[Opening LISTED ENTRIES section]
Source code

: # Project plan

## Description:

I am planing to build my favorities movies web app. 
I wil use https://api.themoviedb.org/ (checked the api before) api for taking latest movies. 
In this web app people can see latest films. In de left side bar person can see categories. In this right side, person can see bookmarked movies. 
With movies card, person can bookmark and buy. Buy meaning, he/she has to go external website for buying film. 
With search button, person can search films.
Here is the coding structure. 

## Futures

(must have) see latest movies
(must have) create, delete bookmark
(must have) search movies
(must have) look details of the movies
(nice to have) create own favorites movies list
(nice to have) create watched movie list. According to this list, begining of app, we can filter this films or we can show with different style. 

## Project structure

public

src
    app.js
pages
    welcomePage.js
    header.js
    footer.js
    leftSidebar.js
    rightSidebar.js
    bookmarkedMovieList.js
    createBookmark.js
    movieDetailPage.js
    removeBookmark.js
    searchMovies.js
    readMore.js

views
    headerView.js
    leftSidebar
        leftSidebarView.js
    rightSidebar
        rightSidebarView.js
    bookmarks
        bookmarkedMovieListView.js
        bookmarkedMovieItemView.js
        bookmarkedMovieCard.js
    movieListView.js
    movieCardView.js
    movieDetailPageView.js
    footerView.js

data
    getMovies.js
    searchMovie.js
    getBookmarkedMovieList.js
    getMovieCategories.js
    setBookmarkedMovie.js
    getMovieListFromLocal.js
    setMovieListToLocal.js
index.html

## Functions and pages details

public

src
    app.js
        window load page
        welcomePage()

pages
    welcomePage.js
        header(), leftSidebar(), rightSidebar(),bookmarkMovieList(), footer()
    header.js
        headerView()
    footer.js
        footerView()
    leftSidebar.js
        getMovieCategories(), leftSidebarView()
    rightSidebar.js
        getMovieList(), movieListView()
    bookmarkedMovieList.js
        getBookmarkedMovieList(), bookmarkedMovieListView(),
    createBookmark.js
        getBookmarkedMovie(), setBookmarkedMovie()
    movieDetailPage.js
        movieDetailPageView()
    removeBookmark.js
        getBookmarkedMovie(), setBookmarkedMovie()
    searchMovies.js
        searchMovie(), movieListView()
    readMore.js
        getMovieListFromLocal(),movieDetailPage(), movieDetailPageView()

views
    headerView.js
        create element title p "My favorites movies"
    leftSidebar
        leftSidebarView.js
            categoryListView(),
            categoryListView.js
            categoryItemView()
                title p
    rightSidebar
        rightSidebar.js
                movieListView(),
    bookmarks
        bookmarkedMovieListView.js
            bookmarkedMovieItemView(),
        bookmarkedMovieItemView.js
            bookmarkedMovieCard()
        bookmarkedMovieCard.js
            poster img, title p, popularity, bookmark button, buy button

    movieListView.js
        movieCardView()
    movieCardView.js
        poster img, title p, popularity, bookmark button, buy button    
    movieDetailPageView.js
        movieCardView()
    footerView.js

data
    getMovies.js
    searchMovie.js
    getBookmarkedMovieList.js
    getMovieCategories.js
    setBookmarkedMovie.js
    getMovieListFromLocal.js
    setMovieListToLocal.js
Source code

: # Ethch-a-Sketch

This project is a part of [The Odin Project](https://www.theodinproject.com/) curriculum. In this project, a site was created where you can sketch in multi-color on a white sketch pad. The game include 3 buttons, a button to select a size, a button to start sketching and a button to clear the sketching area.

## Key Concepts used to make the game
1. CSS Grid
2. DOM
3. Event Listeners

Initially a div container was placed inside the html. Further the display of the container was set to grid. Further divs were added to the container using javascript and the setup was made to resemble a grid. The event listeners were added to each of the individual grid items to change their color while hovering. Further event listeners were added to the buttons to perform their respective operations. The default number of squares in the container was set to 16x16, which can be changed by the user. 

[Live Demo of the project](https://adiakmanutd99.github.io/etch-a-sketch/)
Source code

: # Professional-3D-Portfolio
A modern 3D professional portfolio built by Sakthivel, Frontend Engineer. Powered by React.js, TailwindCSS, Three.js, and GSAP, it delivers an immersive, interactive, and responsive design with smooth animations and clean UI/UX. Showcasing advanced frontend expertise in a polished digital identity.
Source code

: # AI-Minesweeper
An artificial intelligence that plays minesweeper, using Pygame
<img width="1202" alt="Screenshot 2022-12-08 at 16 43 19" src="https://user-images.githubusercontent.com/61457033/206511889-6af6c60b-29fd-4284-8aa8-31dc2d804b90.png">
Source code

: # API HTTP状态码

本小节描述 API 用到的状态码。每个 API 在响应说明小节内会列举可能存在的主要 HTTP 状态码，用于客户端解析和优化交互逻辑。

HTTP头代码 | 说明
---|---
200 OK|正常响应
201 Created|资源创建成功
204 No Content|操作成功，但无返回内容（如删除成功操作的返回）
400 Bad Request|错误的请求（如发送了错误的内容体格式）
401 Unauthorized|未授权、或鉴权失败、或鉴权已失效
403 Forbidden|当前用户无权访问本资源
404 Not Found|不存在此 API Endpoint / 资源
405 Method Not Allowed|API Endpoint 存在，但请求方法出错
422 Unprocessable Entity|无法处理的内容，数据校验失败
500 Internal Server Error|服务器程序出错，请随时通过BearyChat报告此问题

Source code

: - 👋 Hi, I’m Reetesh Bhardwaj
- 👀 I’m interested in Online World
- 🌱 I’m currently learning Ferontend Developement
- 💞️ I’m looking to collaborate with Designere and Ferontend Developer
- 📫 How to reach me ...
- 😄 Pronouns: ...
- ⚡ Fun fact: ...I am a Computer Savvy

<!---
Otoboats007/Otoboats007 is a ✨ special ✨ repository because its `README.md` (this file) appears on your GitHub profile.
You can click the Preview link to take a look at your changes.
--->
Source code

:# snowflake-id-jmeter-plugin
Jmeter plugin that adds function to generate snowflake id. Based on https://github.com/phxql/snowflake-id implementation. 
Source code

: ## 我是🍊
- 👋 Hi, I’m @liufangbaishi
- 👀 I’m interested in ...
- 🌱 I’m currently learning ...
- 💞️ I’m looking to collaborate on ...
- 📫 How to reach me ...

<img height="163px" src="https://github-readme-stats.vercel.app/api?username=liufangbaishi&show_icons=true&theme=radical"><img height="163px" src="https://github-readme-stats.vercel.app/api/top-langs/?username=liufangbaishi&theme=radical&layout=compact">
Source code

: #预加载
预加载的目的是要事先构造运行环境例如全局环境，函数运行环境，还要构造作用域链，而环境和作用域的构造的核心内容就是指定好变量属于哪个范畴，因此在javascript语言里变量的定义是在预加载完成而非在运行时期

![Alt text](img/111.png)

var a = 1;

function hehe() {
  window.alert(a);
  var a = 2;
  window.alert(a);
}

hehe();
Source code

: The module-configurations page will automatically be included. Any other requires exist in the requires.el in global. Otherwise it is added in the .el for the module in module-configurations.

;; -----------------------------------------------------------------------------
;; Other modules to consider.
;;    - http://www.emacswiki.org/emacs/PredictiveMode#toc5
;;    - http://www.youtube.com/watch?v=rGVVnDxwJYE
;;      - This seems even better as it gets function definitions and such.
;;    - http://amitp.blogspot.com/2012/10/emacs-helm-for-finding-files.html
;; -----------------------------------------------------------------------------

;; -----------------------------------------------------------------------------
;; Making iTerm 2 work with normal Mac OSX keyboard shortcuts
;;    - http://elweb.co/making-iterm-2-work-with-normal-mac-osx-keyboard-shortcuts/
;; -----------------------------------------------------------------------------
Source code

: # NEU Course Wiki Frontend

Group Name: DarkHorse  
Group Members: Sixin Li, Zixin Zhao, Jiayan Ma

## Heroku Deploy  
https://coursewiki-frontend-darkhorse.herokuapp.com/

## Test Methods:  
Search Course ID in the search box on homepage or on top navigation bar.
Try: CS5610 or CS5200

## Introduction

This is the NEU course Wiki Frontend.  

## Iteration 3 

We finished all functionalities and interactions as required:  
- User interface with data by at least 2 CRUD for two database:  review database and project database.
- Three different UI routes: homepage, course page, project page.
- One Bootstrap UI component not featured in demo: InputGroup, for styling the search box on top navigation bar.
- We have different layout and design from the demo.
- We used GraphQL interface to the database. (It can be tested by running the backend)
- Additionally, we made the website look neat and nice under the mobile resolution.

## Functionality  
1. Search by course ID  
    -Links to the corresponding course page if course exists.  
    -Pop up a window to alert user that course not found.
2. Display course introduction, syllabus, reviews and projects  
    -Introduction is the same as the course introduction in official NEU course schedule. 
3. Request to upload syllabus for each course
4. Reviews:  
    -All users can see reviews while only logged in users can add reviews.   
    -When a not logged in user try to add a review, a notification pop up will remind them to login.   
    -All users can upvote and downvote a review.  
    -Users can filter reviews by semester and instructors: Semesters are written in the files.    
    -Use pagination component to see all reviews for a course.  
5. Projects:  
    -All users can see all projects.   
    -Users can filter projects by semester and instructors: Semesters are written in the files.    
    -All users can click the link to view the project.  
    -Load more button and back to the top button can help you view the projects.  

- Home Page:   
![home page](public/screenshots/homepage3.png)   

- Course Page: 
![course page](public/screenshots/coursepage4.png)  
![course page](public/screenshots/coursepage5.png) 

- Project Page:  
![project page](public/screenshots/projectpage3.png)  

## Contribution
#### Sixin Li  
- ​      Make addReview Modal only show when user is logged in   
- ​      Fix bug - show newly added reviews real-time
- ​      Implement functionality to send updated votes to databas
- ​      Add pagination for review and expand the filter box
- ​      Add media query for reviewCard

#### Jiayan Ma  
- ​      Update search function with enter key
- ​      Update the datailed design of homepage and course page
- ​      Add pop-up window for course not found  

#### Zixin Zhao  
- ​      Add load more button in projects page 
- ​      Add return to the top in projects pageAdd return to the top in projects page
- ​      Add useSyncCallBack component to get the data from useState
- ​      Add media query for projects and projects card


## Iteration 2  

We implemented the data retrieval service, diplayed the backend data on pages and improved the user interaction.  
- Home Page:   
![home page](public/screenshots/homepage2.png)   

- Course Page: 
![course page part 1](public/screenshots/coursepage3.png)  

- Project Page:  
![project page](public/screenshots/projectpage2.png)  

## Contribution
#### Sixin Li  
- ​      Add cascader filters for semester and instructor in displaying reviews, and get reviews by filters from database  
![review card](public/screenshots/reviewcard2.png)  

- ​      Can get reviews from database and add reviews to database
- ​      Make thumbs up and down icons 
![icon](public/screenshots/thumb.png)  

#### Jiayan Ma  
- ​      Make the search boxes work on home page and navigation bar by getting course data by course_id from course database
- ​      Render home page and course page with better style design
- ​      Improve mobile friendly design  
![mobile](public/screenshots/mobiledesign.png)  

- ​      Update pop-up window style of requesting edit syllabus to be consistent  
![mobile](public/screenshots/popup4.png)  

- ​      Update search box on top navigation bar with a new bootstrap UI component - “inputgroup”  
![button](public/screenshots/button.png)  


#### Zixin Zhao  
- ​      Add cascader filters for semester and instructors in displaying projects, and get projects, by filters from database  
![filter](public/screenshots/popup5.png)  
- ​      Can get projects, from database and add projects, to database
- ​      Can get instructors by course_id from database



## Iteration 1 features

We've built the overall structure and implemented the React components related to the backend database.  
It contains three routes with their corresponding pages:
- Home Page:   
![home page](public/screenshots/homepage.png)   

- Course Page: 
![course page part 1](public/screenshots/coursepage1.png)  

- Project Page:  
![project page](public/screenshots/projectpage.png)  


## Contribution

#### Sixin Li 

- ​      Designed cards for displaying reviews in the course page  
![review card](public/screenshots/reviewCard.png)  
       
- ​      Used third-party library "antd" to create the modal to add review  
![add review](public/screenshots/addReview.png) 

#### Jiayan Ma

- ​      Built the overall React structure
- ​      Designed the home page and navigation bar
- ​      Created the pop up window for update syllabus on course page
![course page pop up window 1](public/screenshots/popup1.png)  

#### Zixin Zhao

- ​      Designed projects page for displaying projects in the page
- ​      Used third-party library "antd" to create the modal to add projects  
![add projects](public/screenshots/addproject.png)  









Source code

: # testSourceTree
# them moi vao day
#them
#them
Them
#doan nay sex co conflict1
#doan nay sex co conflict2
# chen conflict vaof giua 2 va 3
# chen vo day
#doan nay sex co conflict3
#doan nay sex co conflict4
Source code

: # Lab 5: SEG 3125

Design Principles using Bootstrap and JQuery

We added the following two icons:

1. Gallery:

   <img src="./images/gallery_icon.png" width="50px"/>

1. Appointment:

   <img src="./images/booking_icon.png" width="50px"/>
[Closing LISTED ENTRIES section]
PROBLEM TO WORK ON: List every line in the data above that contains the string "Sixin", matching case exactly.

REPLY:
Group Members: Sixin Li, Zixin Zhao, Jiayan Ma
#### Sixin Li  
#### Sixin Li  
#### Sixin Li 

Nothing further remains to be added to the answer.